A photo of Zheng standing by the mural was then also included in the match day programme for Birmingham’s final home game of the season.
“I think it’s an incredibly important story for Birmingham,” artist Sola told Global Citizen over email. “It will serve as a reminder of the loss of Jeff Hall at the peak of his physical fitness at such a young age — and how that kick-started widespread public acceptance in Britain of the need for vaccination.”
“It will also help to see how far we have come to eradicating the disease,” he added. “The most shocking thing that was brought to my attention is the fact that polio affects mainly children under five — and that there is no cure for it once you have it. Vaccination is the key.”

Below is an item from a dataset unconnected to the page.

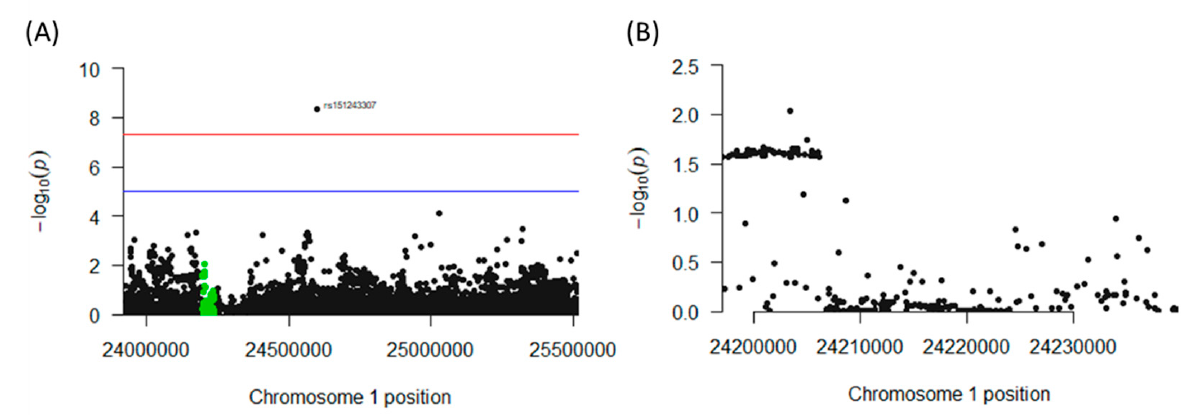
p -values ranging from p = 0.0184 to p = 0.0272 (Figure 8B). The LDs between each pair of tested SNPs as measured by r 2 were uniformly close to 1.0, suggesting close linkage between all 63 SNPs. Interestingly, seven synonymous SNPs in the exon 3 region of CNR2, and a nonsynonymous mutation could be detected. This non-synonymous SNP, rs2501432, exhibited a significant association with p = 0.025. This polymorphism is in strong LD (r 2 = 1) with the other 62 significant CNR2 SNPs. Notably, another SNP (rs151243307) that is located outside of the CNR2 gene but within the haplotype block also appears to be highly significantly associated (4.37 × 10 − 9 ) with the phenotype of the study, and the LD was high with all 63 SNPs (r 2 = 1 for all, Figure S2).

And Birmingham City fans appear united in agreement. Global Citizen visited St. Andrew’s Stadium on April 27 to talk to Blues fans at the game against Wigan Athletic — and everybody had an awful lot to say about vaccines.
“I know there’s lots of controversy over vaccines, but I work for the NHS and I know how important is is,” said Helen Deeks, at the game with her 9-year-old son, Kian. “I’ve seen kids that haven’t been vaccinated and it can have a lot of detrimental effects.”
“I must admit, for a small part of the time I was a bit of a sceptic,” said Simone Freeman, speaking next to her daughter Star. “I wasn’t sure whether to vaccinate my children because I just wanted what’s best for them. I did read so many scare stories and everything.
“I’ve done more research [now], spent ages doing research,” she added. “And I thought, basically, it’s got to be done — it’s going to save lives.”